◆ Your objective: Copy out every one of the rows below word for word.

(Materials provided begins)

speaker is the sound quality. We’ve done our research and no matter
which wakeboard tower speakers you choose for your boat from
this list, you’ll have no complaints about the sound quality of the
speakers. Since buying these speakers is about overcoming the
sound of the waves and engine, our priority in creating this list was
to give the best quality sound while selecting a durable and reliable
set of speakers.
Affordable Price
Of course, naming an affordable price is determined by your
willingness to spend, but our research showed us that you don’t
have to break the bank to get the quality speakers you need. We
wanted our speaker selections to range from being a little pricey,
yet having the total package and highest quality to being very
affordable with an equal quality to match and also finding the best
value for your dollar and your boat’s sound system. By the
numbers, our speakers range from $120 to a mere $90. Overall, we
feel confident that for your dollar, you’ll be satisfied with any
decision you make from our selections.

(Materials provided ends)

◆ Your solution:
speaker is the sound quality. We’ve done our research and no matter
which wakeboard tower speakers you choose for your boat from
this list, you’ll have no complaints about the sound quality of the
speakers. Since buying these speakers is about overcoming the
sound of the waves and engine, our priority in creating this list was
to give the best quality sound while selecting a durable and reliable
set of speakers.
Affordable Price
Of course, naming an affordable price is determined by your
willingness to spend, but our research showed us that you don’t
have to break the bank to get the quality speakers you need. We
wanted our speaker selections to range from being a little pricey,
yet having the total package and highest quality to being very
affordable with an equal quality to match and also finding the best
value for your dollar and your boat’s sound system. By the
numbers, our speakers range from $120 to a mere $90. Overall, we
feel confident that for your dollar, you’ll be satisfied with any
decision you make from our selections.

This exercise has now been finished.